What Should I Be Saving For?
You are saving money and that is good. That is the right thing to do. Yay you and your savings! Except, it isn’t enough.
That is the bad news. But the good news is, if you are already saving, the next (and most important step) isn’t a hard one.
The Fun Part
The critical step that you are forgetting/ignoring/avoiding is one simple question, “What are you saving for?”
Just like the dollars in your budget, every dollar in your savings needs a job.
Are you saving for an emergency? A vacation? A new laptop? Whatever it is, it needs to be thought through and clearly identified. You might be thinking, “What’s the big deal? YNAB, you’re taking this ‘Give Every Dollar A Job’ thing too far?”
When your savings is aimless, it’s ability to grow is largely hampered. It’s just too easy to raid the savings. Because you aren’t moving further away from “Epic Anniversary Trip” or “New Laptop”, you are just using some money from a big pile of extra money.
Why The Details Matter
For most of us—without a specific job—the temptation is just too great. And one of the following scenarios plays out:
Transfer To Oblivion
You have money in a savings account, but the dollars aren’t really earmarked for anything specific, so when you overspend, it’s easy to just transfer money from your savings and call it good. Or you overspend, pretty intentionally, because you know you have money in savings to cover it. Lots of relatively meaningless transferring back and forth and back and forth. This is an awesome way to stay very, very stagnant.
Spending Black Hole
Aware that you have a big pile of money sitting around, you just spend it. You don’t go through your typical prioritizing exercises, you might even do something kind of spontaneous or reckless because your money doesn’t seem finite, it seems like a big pile of extra just hanging out with nothing to do.
Separate Accounts Aren’t Protection
But not you, you don’t want to fritter away your savings, so you are going to put it in a separate account. Maybe if you don’t see it everyday you won’t spend it. Except? Putting your money in a separate “savings” account doesn’t protect your money. What protects your money is saying, “This money is for our Epic Anniversary Trip!” The account is irrelevant, the job is the protection.
Become A Saver And A Decision Maker
Keep saving—it is a powerful habit. But also become a decision maker. Decide what exactly you are saving for. Making that decision creates some anticipation and purpose that helps protect your money from, well, you.

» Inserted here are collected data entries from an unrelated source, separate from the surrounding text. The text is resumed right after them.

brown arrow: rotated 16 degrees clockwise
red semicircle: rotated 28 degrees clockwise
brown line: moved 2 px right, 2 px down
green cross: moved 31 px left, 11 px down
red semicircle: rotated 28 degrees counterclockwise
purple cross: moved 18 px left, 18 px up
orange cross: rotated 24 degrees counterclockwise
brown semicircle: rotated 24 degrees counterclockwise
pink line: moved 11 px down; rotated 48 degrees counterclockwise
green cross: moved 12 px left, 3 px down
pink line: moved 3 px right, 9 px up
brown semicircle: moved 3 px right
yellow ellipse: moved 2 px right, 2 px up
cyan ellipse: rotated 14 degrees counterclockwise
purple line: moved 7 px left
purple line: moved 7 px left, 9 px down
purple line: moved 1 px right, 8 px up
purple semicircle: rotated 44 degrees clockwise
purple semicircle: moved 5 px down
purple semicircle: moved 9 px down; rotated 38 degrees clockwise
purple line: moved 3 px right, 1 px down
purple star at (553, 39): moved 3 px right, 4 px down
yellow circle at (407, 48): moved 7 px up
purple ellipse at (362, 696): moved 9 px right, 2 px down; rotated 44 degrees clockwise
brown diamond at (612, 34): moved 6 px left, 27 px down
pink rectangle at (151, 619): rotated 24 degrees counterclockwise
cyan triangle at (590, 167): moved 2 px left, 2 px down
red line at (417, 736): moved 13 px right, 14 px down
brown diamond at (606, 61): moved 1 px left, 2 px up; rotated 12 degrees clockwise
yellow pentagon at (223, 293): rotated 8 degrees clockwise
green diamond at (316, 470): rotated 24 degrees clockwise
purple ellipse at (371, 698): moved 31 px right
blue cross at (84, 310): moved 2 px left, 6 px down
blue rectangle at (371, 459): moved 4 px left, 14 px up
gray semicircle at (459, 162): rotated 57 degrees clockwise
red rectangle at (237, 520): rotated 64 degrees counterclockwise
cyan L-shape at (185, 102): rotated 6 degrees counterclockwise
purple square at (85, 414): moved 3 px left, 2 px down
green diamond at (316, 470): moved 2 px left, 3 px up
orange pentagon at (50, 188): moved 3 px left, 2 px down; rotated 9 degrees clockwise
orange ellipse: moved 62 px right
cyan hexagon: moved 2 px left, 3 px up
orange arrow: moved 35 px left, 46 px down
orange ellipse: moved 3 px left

The specificity of the decision will give you strength. Those dollars will have meaning and value attached to them that provides purpose and clarity.
Step One
So what can you do if you suffer from aimless saving? Simple—give every dollar a job. Think through what you are saving for, what you want that money to do, and give those dollars important jobs! Every single one of them. Then commit to your priorities and watch your money grow!